За этими скромными словами таилась огромная, захватившая все существо молодого исследователя радость предощущения настоящего научного открытия. Интуиция его не обманула. «Переживание», о котором
он упоминает, было связано с появлением смелой мысли, перебросившей мостик между двумя царствами природы — миром растений и миром животных. Прянишников нисколько не был обескуражен, когда вскоре при просмотре литературы обнаружил, что эта мысль была полстолетия тому назад уже высказана Буссенго, но затем прочно забыта. «С одной стороны, мне было ценно узнать, что Буссенго так думал, — писал Прянишников, — значит, моя мысль не так фантастична; а с другой — было досадно, что я открыл еще раз давно «открытую» Америку; но так как это открытие в то время не признавалось никем и взгляд Буссенго был, казалось, окончательно опровергнут работами Пфеффера, то мне предстояло эту, хотя не мною первым «открытую» Америку защищать, доказывать правильность взгляда Буссенго…»В чем же заключалось открытие Прянишникова — несомненно, первооткрытие, хотя он по скромности это и отрицает? В доказательстве наличия общих черт в обмене азотистых веществ у животных и растений. В то время как у животных часть белка превращается благодаря окислительному процессу дыхания в азотистое вещество — мочевину, которую и находят в выделениях организма, у растения в условиях, когда происходят аналогичные процессы белкового распада, например в темноте, образуется аспарагин. Он не выделяется наружу, а в последующем, когда растение развивает листья на свету и процессы восстановления берут верх над окислением, аспарагин исчезает — он идет на синтез белков.

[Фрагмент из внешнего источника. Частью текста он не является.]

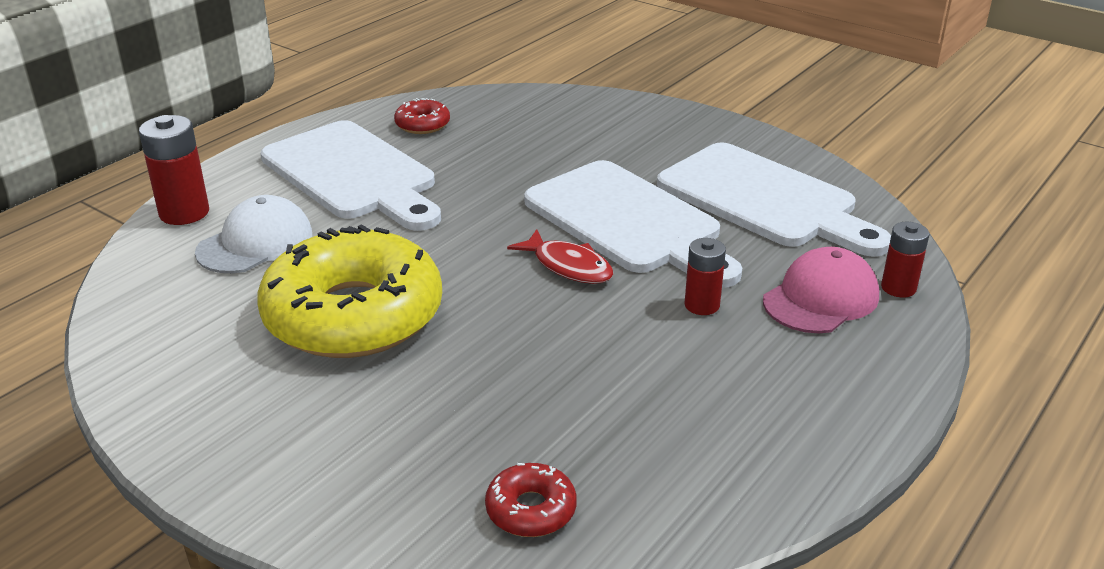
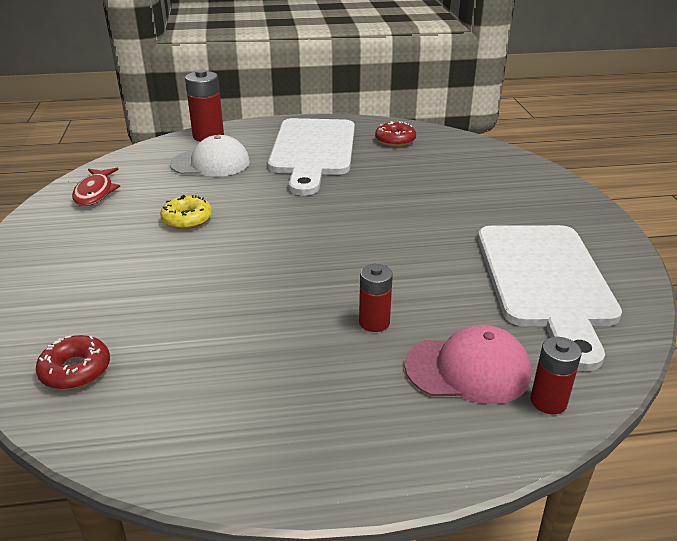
camera: 45 degrees right, 0 degrees up
(353, 315) = (187, 219): yellow donut -> yellow donut, size x0.41
(568, 266) = (336, 253): red fish -> red fish (95, 192)
(628, 222) = (420, 247): white cutting board -> none

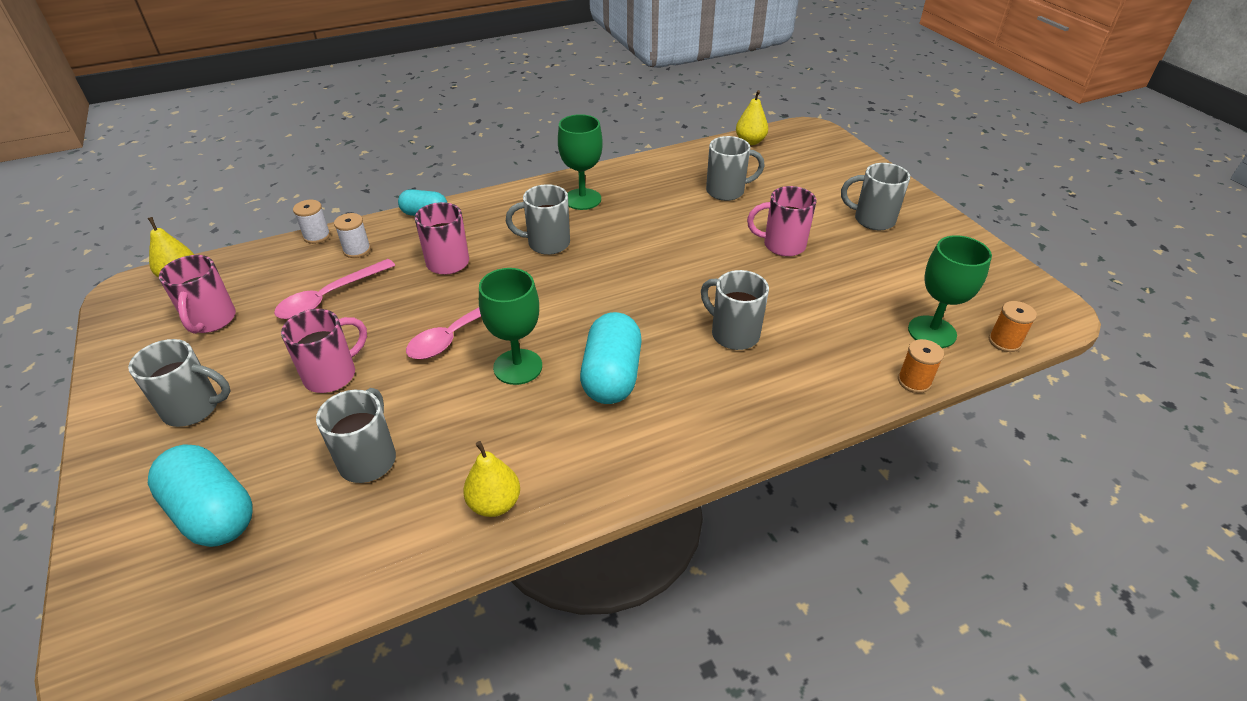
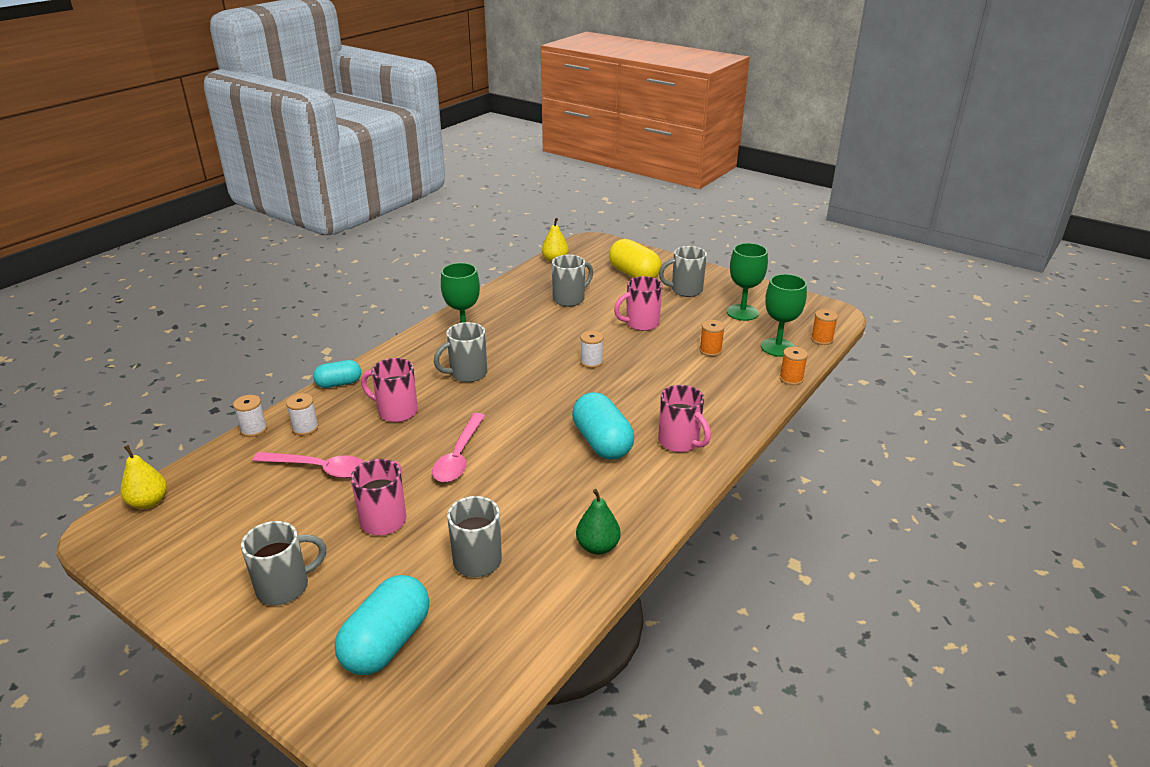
camera: 30 degrees left, 10 degrees down
(211, 321) = (223, 523): pink mug -> pink mug (680, 442)
(212, 512) = (387, 642): turquoise capsule -> turquoise capsule turned 75 degrees counterclockwise
(329, 297) = (319, 469): pink spoon -> pink spoon turned 90 degrees counterclockwise
(494, 503) = (597, 547): yellow pear -> green pear
(518, 367) = (528, 461): green goblet -> green goblet (742, 312)
(685, 273) = (591, 362): none -> white spool
(733, 334) = (659, 389): grey mug -> none
(826, 182) = (634, 274): none -> yellow capsule
(838, 306) = (710, 350): none -> orange spool

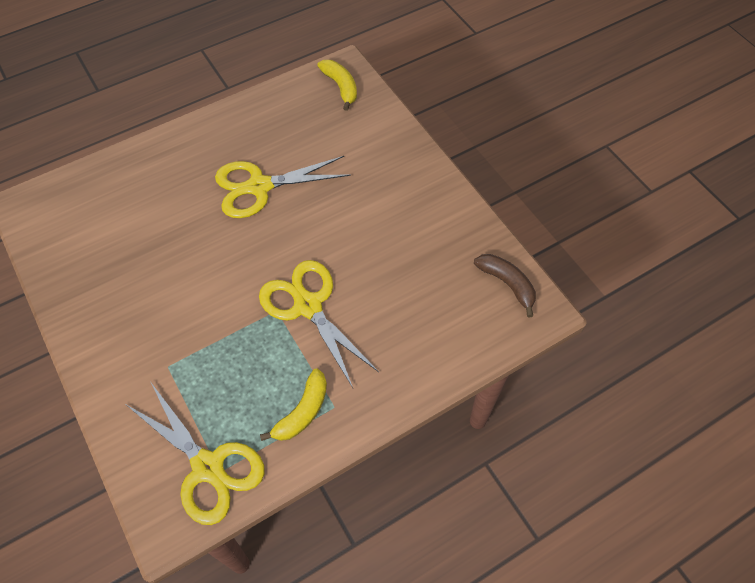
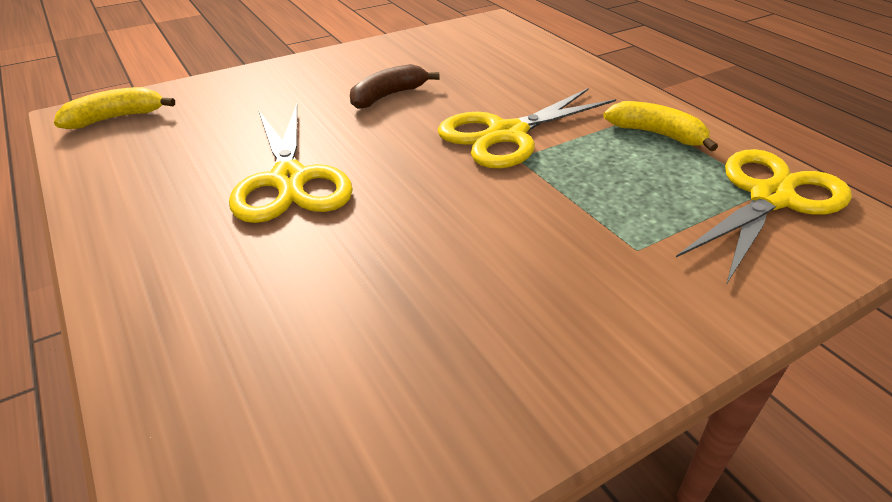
camera: 90 degrees left, 20 degrees down
(507, 284) = (466, 32): brown banana -> brown banana (388, 96)

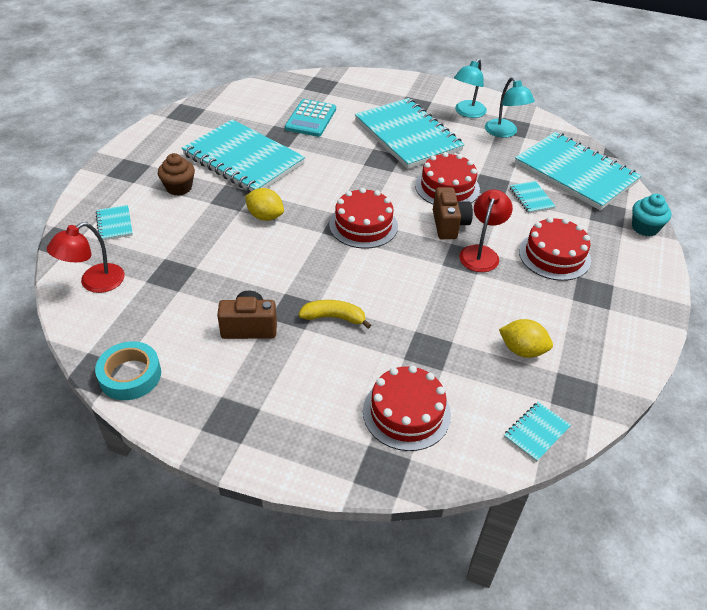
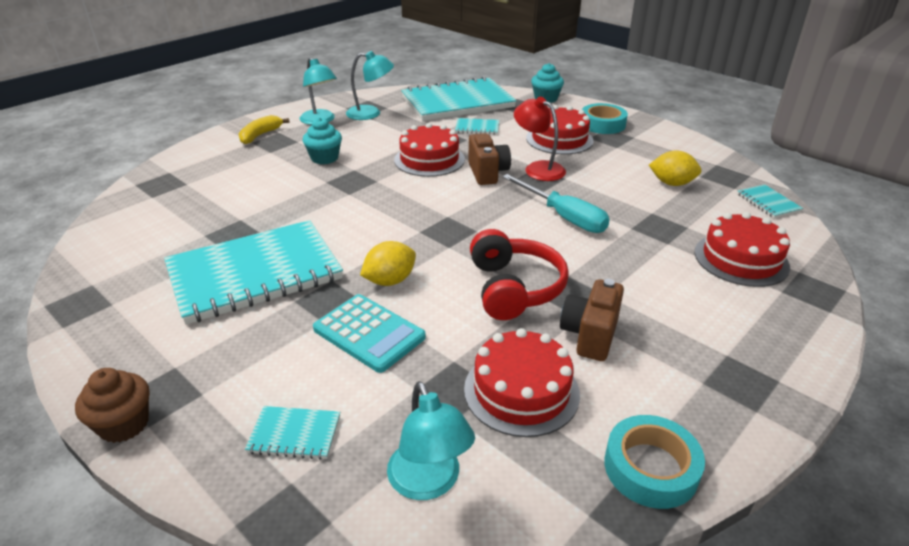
camera: 65 degrees left, 10 degrees down
(94, 283) = (429, 483): red lamp -> turquoise lamp
(179, 188) = (263, 345): brown cupcake -> brown cupcake (124, 424)
(287, 277) = (514, 288): none -> red headphones
(311, 119) = (224, 206): turquoise calculator -> turquoise calculator (369, 333)
(334, 317) = (595, 270): yellow banana -> yellow banana (260, 135)
(363, 225) = (455, 218): red cake -> red cake (521, 391)
(406, 285) = (563, 216): none -> turquoise screwdriver
(407, 136) = (324, 158): turquoise notebook -> turquoise cupcake
(449, 225) = (487, 173): brown camera -> brown camera turned 60 degrees clockwise
(522, 350) = (672, 183): yellow lemon -> yellow lemon turned 60 degrees clockwise
(619, 280) = (602, 124): none -> turquoise tape

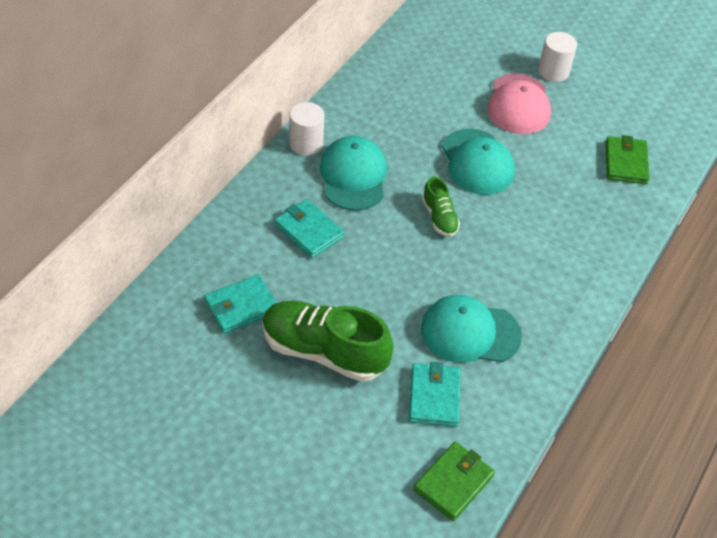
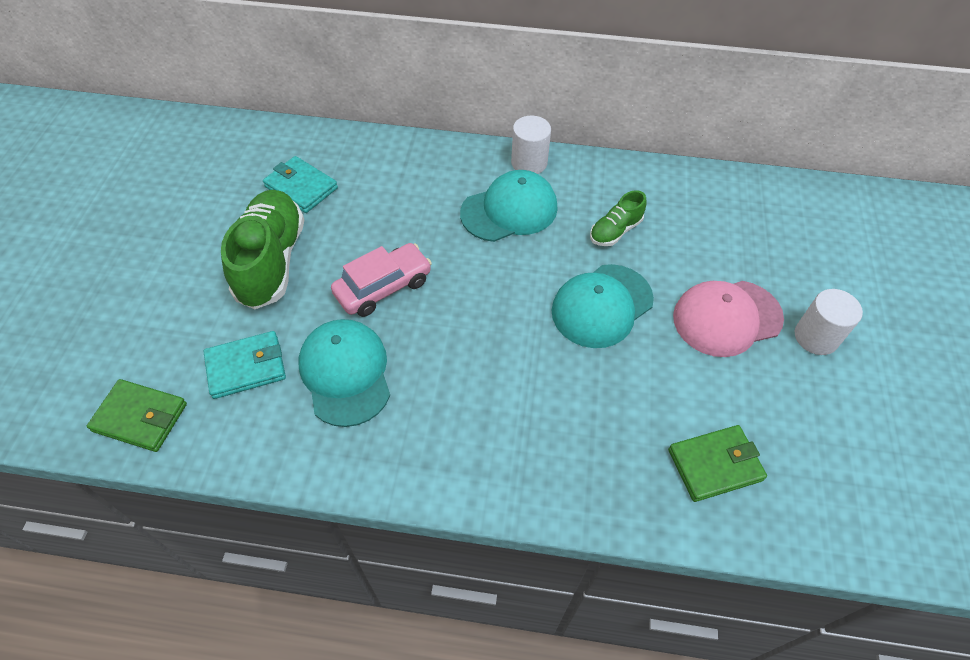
camera: 70 degrees right, 5 degrees up
(309, 231) = (416, 202): turquoise wallet -> none
(394, 283) = (383, 287): none -> pink car
(439, 218) = (495, 297): green shoe -> green shoe (615, 231)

Прянишников посвятил Шульце в свои раздумья. Тот нашел их весьма интересными, но, предпочитая стоять на позиции химика, далекого от физиологии, высказал свое одобрение с большой осторожностью. Как часто и впоследствии Прянишникову приходилось сталкиваться с этой мудрой осмотрительностью, залогом душевного покоя и нерушимой респектабельности!..
У Прянишникова была другая закваска. Он ринулся в бой и, в свою очередь, доставил Пфефферу немало неприятных минут, публично изъяснив, что он думает о его теории.
Как принял этот вызов Пфеффер? Как всякий диктатор и монополист в науке: он даже не удостоил его возражением в научных журналах. Зачем спорить, когда можно просто уничтожить противника, обрушив на него всю мощь своего авторитета. «И Пфеффер позволил себе высказать свое мнение обо мне там, где я не мог ему отвечать, — спокойно рассказывал Прянишников, — на страницах своего учебника». Не утруждая себя приведением каких-либо дополнительных доводов, Пфеффер просто сообщил всем интересующимся, что мнение Прянишникова о сходстве между аспарагином и мочевиной, «во всяком случае, ошибочно». Этот приговор был окончательным и обжалованию не подлежал.
Когда Прянишников прочитал эту тяжеловесную немецкую строку: «Unter alien Umst"anden irrig», он улыбнулся и сказал: «Смеется тот, кто смеется последним».
История науки еще раз посмеялась над самоуверенностью Пфеффера. Пфеффер снова осекся. Юный Давид снова победил ученого Голиафа. Смертоносным камнем в его праще опять-таки оказались новые точные методы физического и химического исследования. В дальнейшем не только собственные прянишниковские работы подтвердили его взгляд на аспарагин, как аналог мочевины, — это было подтверждено и в той самой лаборатории, где работал Пфеффер, его преемником Рулландом.
Но неужели все это действительно так важно? Неужели ради нескольких научных утверждений, в малопонятных терминах, опровергающих другие научные утверждения, стоит воскрешать страницы этой давно ушедшей в прошлое полемики?
Коль скоро мы ее коснулись, давайте же взглянем и на то, что из нее вытекало. Может быть, нам тогда удастся с большим признанием отнестись к той беззаветности, с какой подлинная наука ведет свои сражения за безусловную достоверность той степени приближения к истине, какой она в данный момент достигла.